▸ **Exercise set**:
1. List every string that the code in the message below about given and when blocks passes to say.
2. According to the message below about given and when blocks, on what date and at what time did David Green write?

HaloO,
On Saturday, 31. July 2010 18:56:47 David Green wrote:
> On 2010-07-31, at 1:33 am, Moritz Lenz wrote:
> > sub test() { True };
> > given 0 { when test() { say "OH NOEZ" } }
> > I don't think it's unreasonable to expect the output to be "OH NOEZ".
How does this relate the given to the when? If I get you right the
given is completely ignored and the truth of test() gives "OH NOEZ".
I think the given must determine the result.
> It's not unreasonable, especially if that's what you expect. But it's even
> more reasonable to expect this to work: given $something {
> when True { say "That's the truth!" }
> when 42 { say "Good answer!" }
> when "viaduct" { say "You guessed the secret word!" }
> }
Here I expect the $something to *select* one of the alternatives.
It can't be that a literal True ignores the given and just executes
the block.
> In both these examples, the intent is fairly clear from the context. It's
> easier to forget that Bools behave differently from other types when you
> only have some variable that could be any type: if $guess ~~ $answer { say
> "Correct!" } # hope your question wasn't T/F!

▸ **Material shown**:
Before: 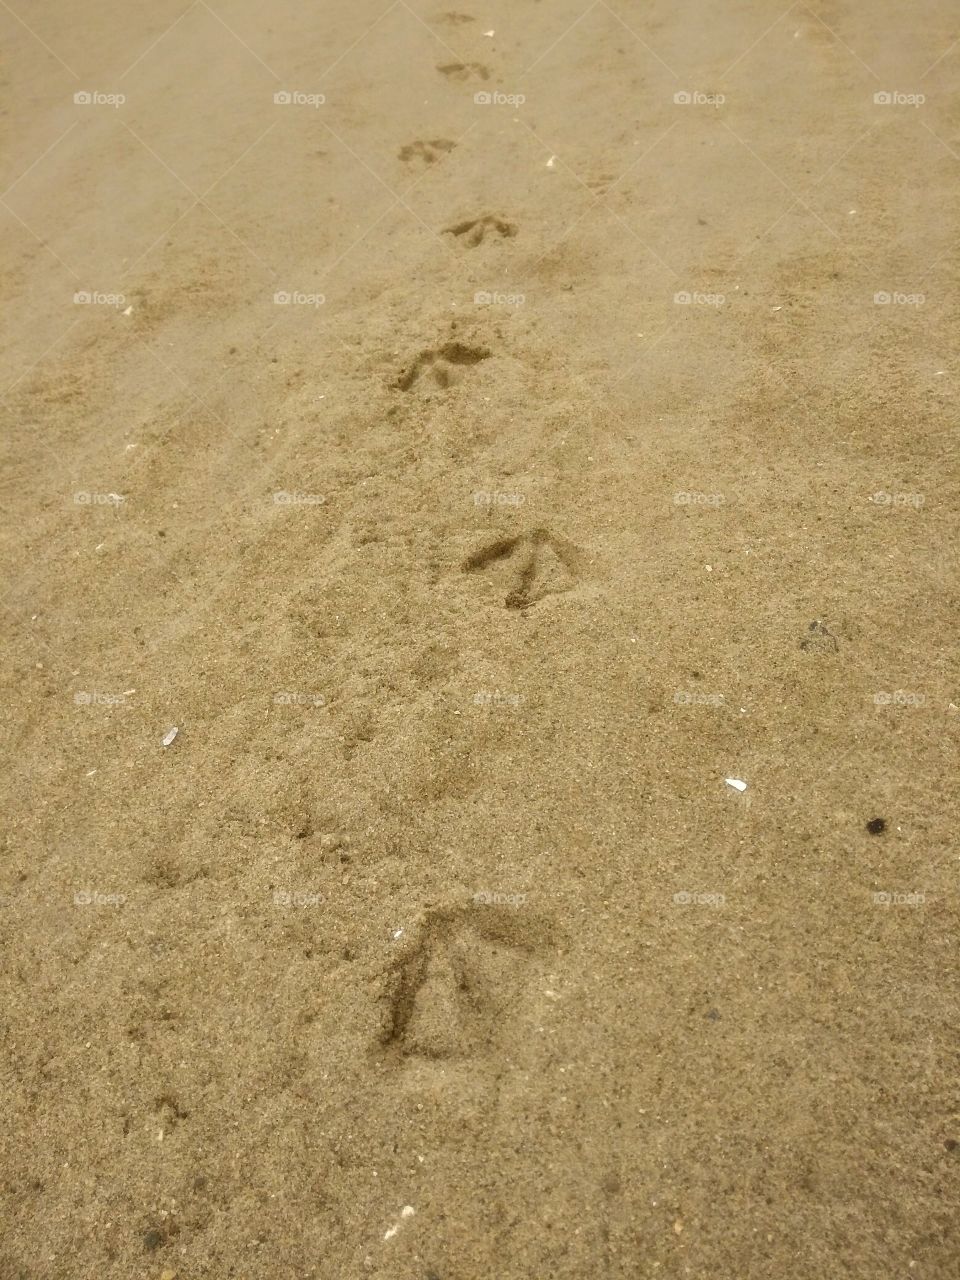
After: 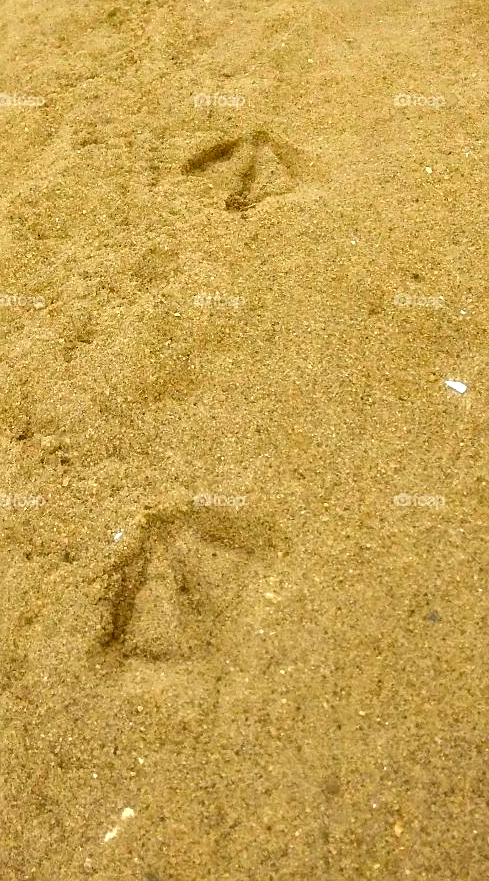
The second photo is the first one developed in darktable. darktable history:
contrast brightness saturation: saturation 0.5
crop and rotate: left 29.237%, top 31.152%, right 19.807%
exposure: exposure 0.376 EV, compensate highlight preservation false
sharpen: radius 1.864, amount 0.398, threshold 1.271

▸ **Per-task answers**:
1.
"OH NOEZ"
"That's the truth!"
"Good answer!"
"You guessed the secret word!"
"Correct!"

2. Saturday, 31 July 2010, at 18:56:47.